● Yazılı Soru A: Rönesans'ı anlatan metne göre Hıristiyanlık bilim, sanat ve düşünce üzerinde yaklaşık kaç yıl etkili olmuştur?
● Yazılı Soru B: Rönesans ve Ermeniler üzerine olan metni kaldığı yerden sürdürün.

● Verilen Metin:
··········
Batı Dünyası’nda başta din, düşünce, bilim ve sanat olmak üzere insanoğlunun hayatını ilgilendiren hemen bütün konularda başlatılmış olan değişimin ortak adı olan Rönesans aslında kelimenin tam anlamıyla bir çağdaşlaşma olayıdır. Zira Batı Dünyası antik çağdaki bilim, sanat ve düşünceyi XVI. yüzyıl insanının ihtiyacına cevap verecek biçimde yeniden yaşanır konuma getirirken yaklaşık 800 yıl bütün bu değerlerin üzerinde etkili olan Hıristiyanlık konusunda da reform hareketini başlatmıştır. Böylece Hıristiyanlık bilim, düşünce, sanat vb. değerler için ince ayar unsuru olmaktan çıkartılmış ve aslî mecrasına yöneltilmişti. İşte Batı’da başlatılmış olan bu hareketin doğurmuş olduğu yeni ve son derece de etkili ve birbirini takip etmiş olan atılımların sonucunda Batı Dünyası’ndaki bu çok yönlü değişmeler Şark Dünyası’nı zaman zaman olumsuz yönde etkilemiştir.

Tebliğimizde, Ermenilerin Osmanlı Devleti’nin maddî bakımdan varlıklı ve devlet hayatının hemen bütün kesimlerinde etkin bir toplum iken, Batılı ülkelerin resmî veya gayri resmî yollardan yapmış olduğu müdahalelerle isyancı ve katliamcı konuma getirilmesi konusu üzerinde duracağız.
··········
● Ham Veri:
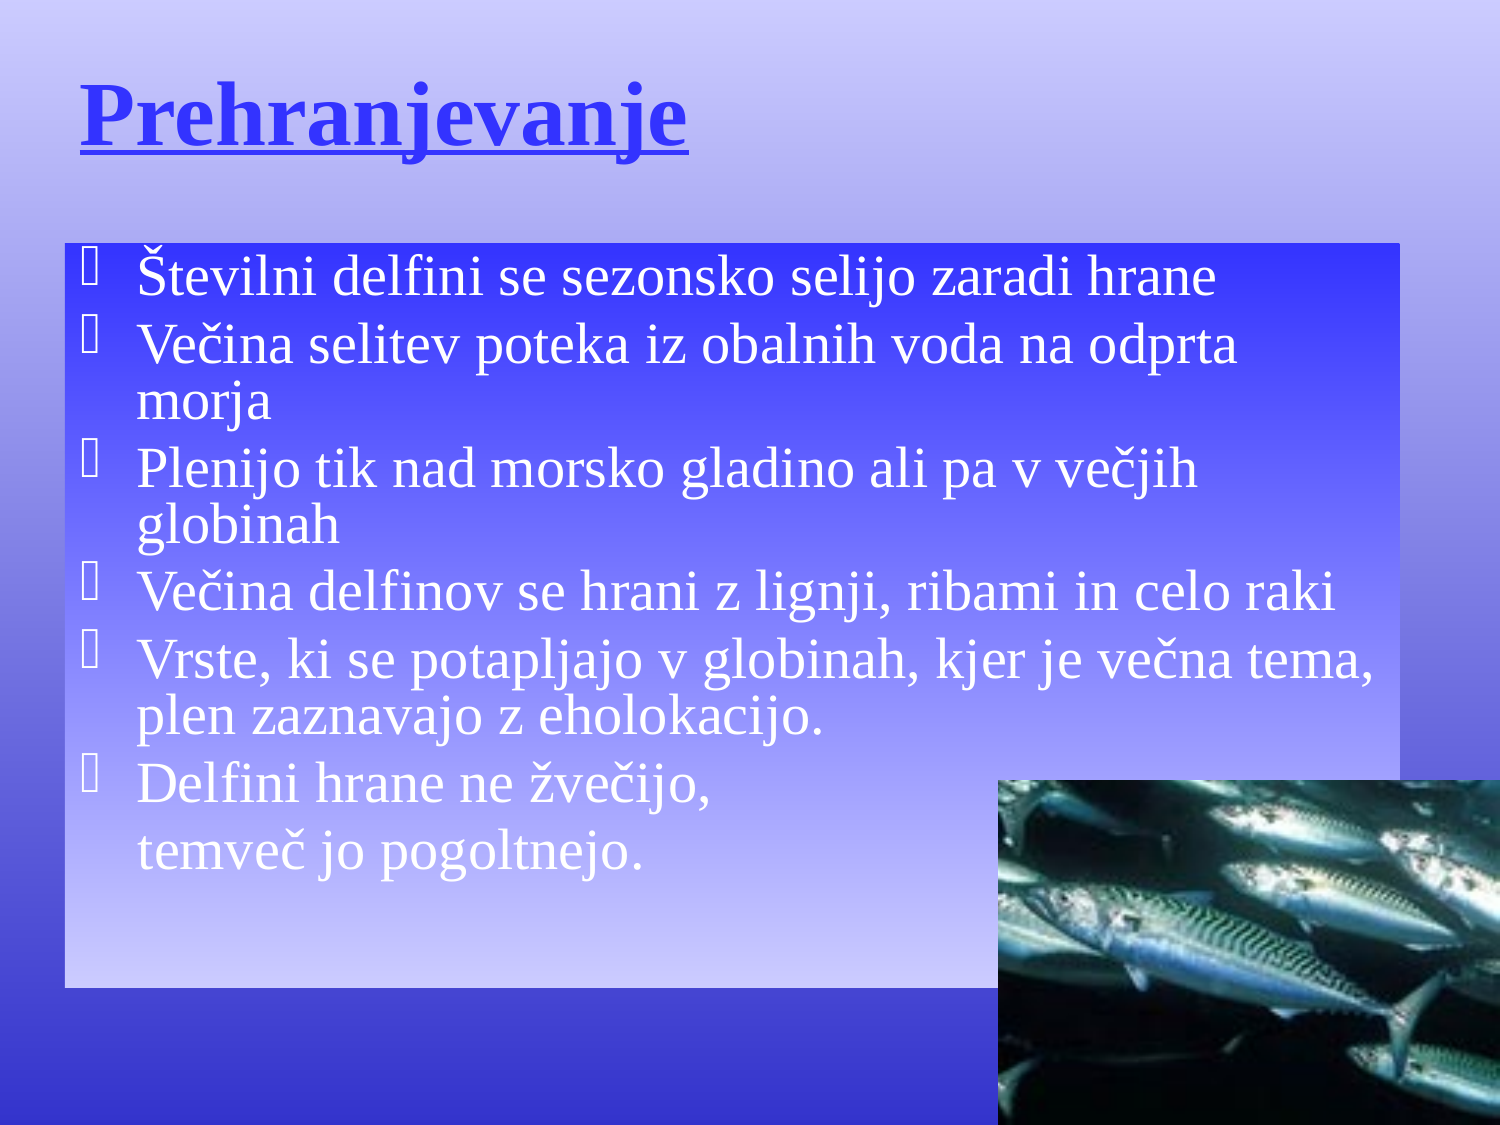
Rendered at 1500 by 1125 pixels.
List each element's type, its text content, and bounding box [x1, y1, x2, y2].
··········
● Alıştırma Yanıtı A: Yaklaşık 800 yıl.

● Alıştırma Yanıtı B:
Batı dünyası, hemen bütün konuları Avrupa merkezli kabul ettiği için Çin vb. ülkeler için Uzakdoğu, Avrupa sınırının bittiği coğrafya için de Yakındoğu kavramlarını kullanırken Türkler için Doğu veya Şark tanımı yapılmıştır. M.Ö.’ki devirlerden başlayacak olursak Avrupa coğrafyasına yönelik olarak İskitleri (Saka) takiben Hunlar, Avarlar, Oğuzlar, Peçenekler, Kumanlar (Kıpçaklar) ve Moğollar Avrupa’yı kısmen veya büyük oranda ilgilendirmiştir. Hun Türklerinin Hazar Denizi’nin kuzeyinde görünmesiyle Avrupa tarihi için son derece önem arz eden Kavimler Göçü hareketinin sonucu olarak hemen bütün Avrupa’nın yerli halkları yerlerini yurtlarını terk etmişlerdir. Kavimler Göçü sonunda Doğu Gotlar İtalya, Batı Gotlar İspanya, Vandallar Kuzey Afrika’yı yurt edinmişlerdir. Aynı şekilde Avrupa Hunları olarak adlandırılmış olan Türkler ise bugünkü Fransa topraklarında 450 yılında Orleans şehri yakınlarında Roma ordusu ile büyük bir meydan savaşı yapmışlardır. Bu hadiselere bağlı olarak; bütün yollar Roma’dan geçer, Romalılar asil, Romalı olmayanlar esir anlayışının sahibi olan Roma İmparatorluğu söz konusu Kavimler Göçü’nün sonucunda önce ikiye ayrılmış (395), takiben de Batı Roma İmparatorluğu aynı sebeplerden dolayı siyasî varlığını kaybetmiştir. Avrupa Hun hükümdarı Atilla, her iki Roma devletini vergiye bağlamıştır.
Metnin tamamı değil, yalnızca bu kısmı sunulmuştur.